Gov Gretchen Whitmer detailed a plan Thursday that will allow an estimated 625,000 essential workers in Michigan who put in time during the height of the COVID-19 lockdown and don’t have a degree to be eligible for free college!
The plan is available to those who work in the medical field, along with people who worked in manufacturing, nursing homes, grocery stores, sanitation, delivery, retail and more.
Note: The free college is currently limited to community colleges.
To be eligible for the program, an applicant must:
- Be a Michigan resident
- Have worked in an essential industry at least part-time for 11 of the 13 weeks between April 1 — June 30
- Have been required to work outside the home at least some of the time between April 1 — June 30
- Not have previously earned an associate or bachelor’s degree
- Not be in default on a federal student loan
- Complete a Futures for Frontliners scholarship application by 11:59 p.m. Dec. 31
Frontline workers can visit www.michigan.gov/Frontliners to check out career opportunities, a list of local community colleges, and to get started on their application.
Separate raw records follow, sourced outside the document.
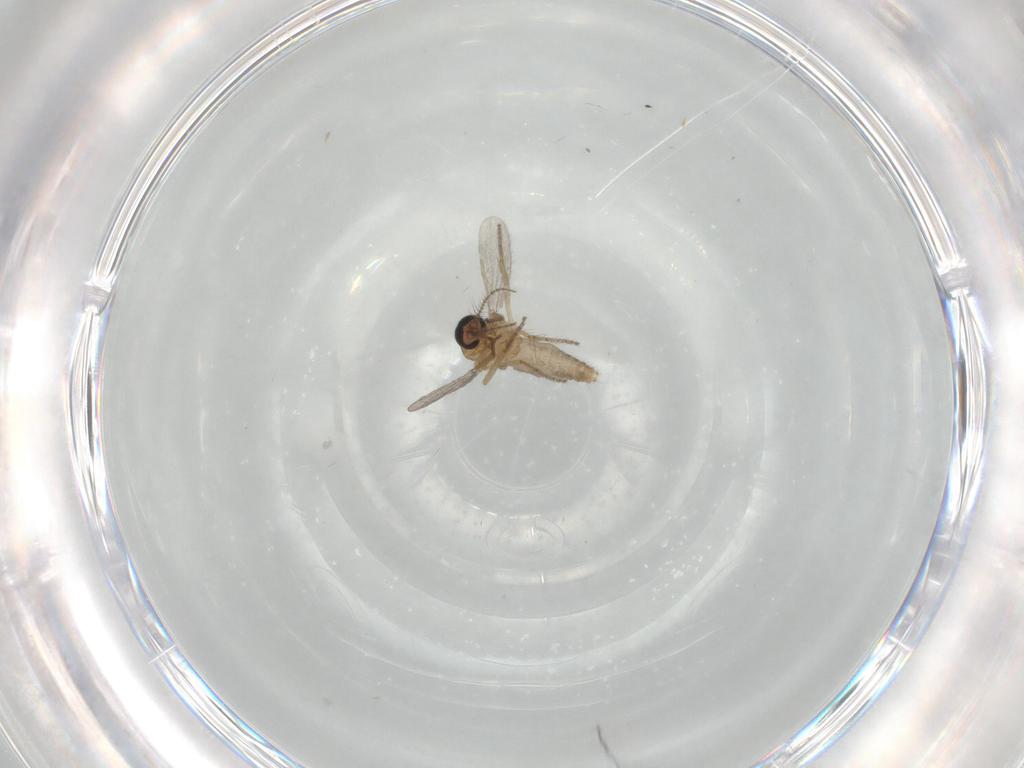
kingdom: Animalia
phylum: Arthropoda
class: Insecta
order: Diptera
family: Ceratopogonidae
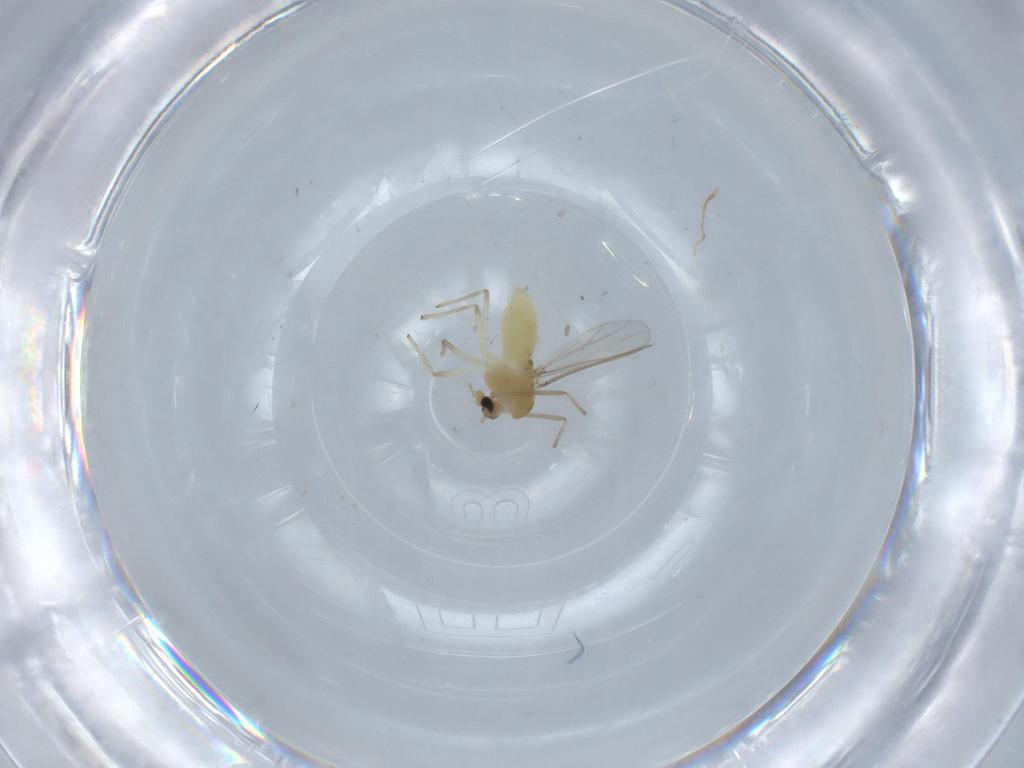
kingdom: Animalia
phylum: Arthropoda
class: Insecta
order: Diptera
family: Chironomidae
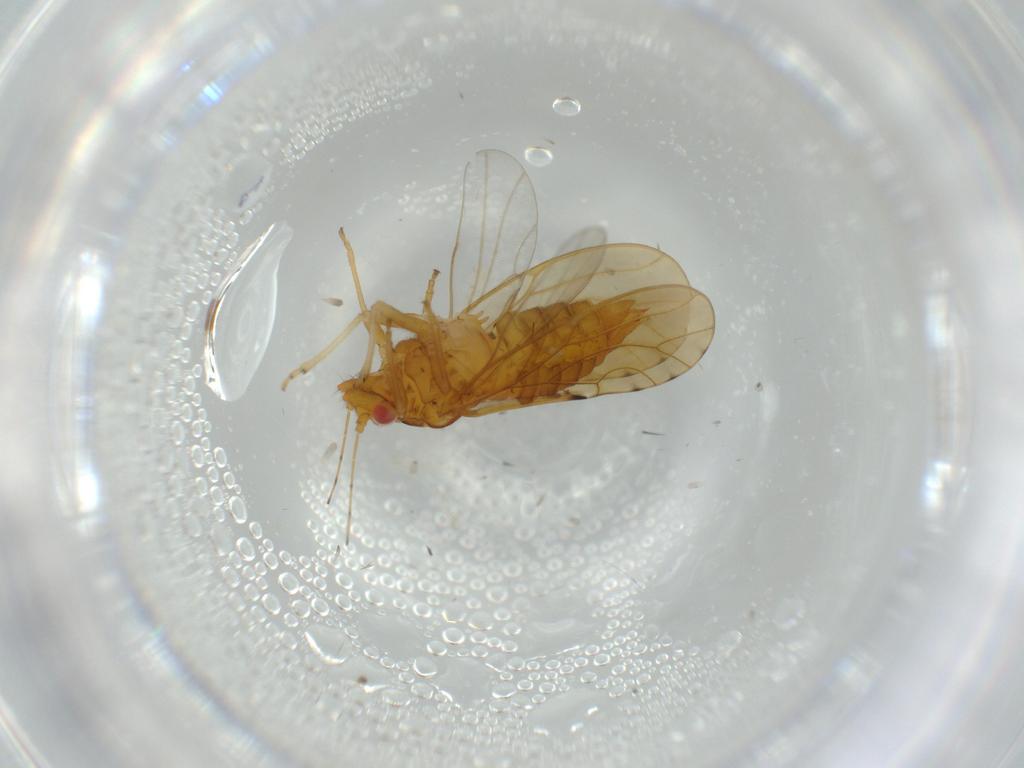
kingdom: Animalia
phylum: Arthropoda
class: Insecta
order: Hemiptera
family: Psylloidea_incertae_sedis
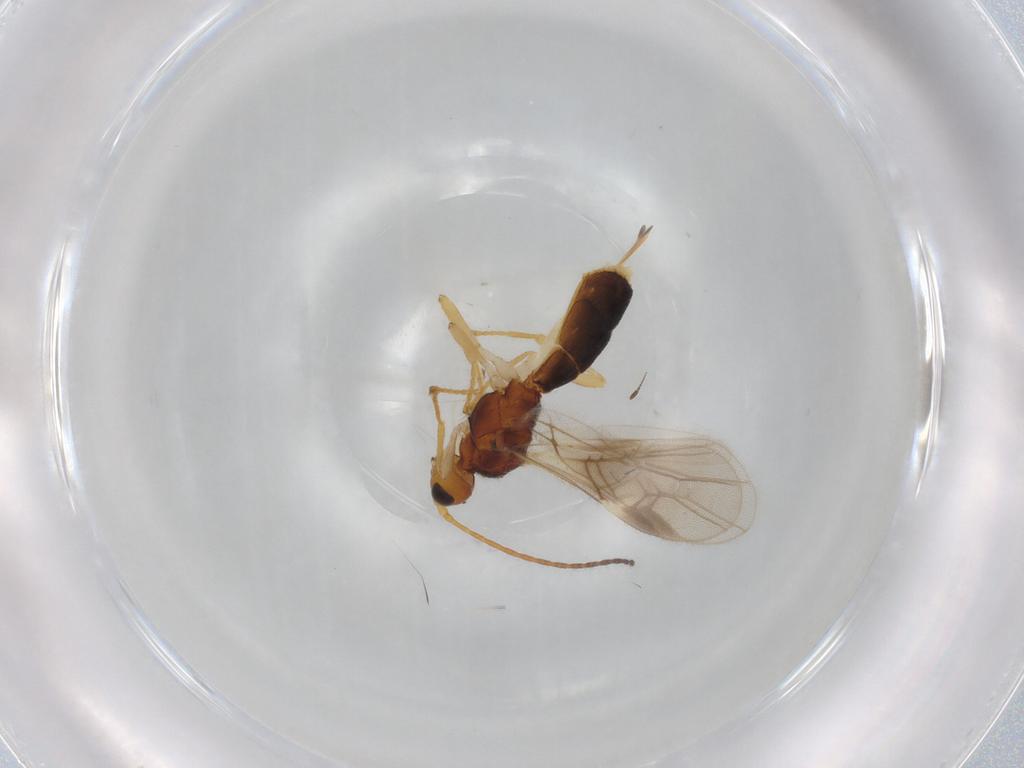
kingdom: Animalia
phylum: Arthropoda
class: Insecta
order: Hymenoptera
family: Braconidae
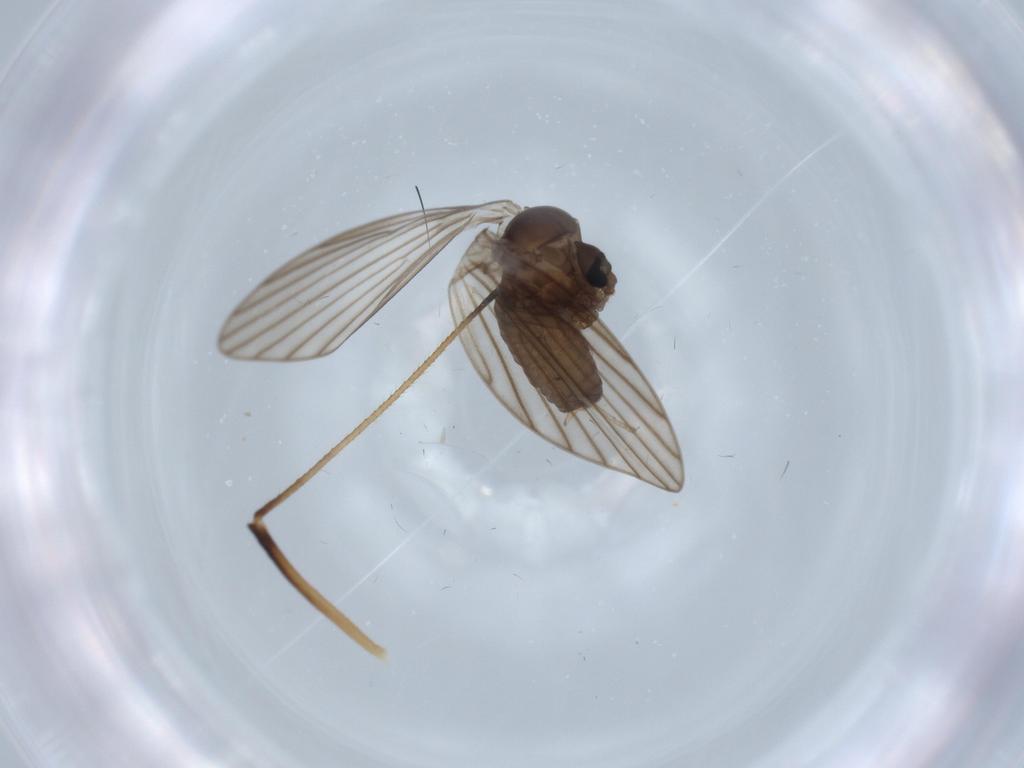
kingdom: Animalia
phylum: Arthropoda
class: Insecta
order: Diptera
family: Psychodidae
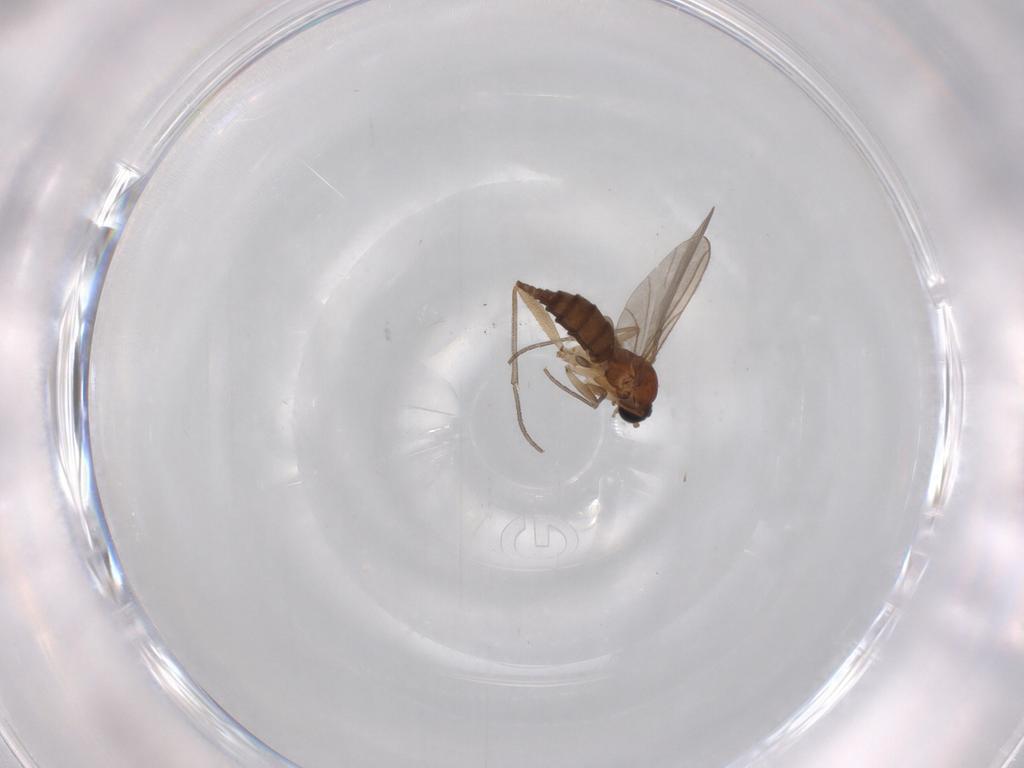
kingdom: Animalia
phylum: Arthropoda
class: Insecta
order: Diptera
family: Sciaridae
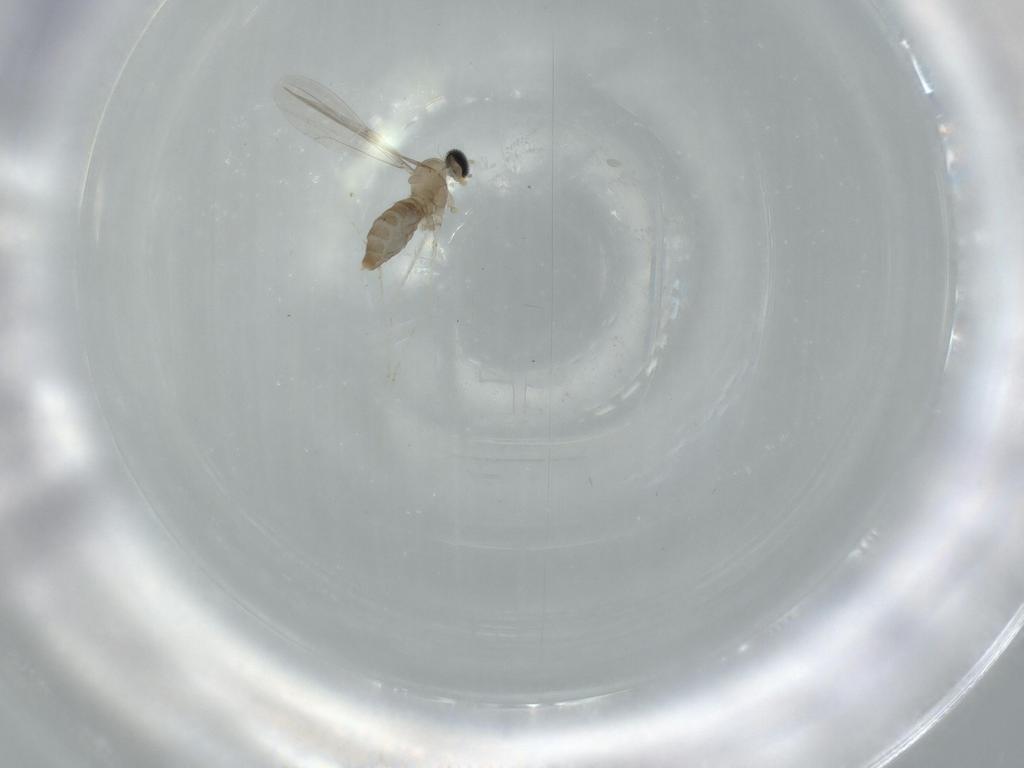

The program is a $24 million investment funded by Governor’s Education Emergency Relief Fund — part of the federal CARES Act.
“This initiative is Michigan’s way of expressing gratitude to essential workers for protecting public health and keeping our state running,” Whitmer said in a statement prior to a news conference. “Whether it was stocking shelves, delivering supplies, picking up trash, manufacturing PPE or providing medical care, you were there for us. Now this is your chance to pursue the degree or training you’ve been dreaming about to help you and your own family succeed.”
Whitmer has been working to increase the percentage of Michigan adults who have some sort of post-high school credential or degree, from 45% to 60%, by 2030.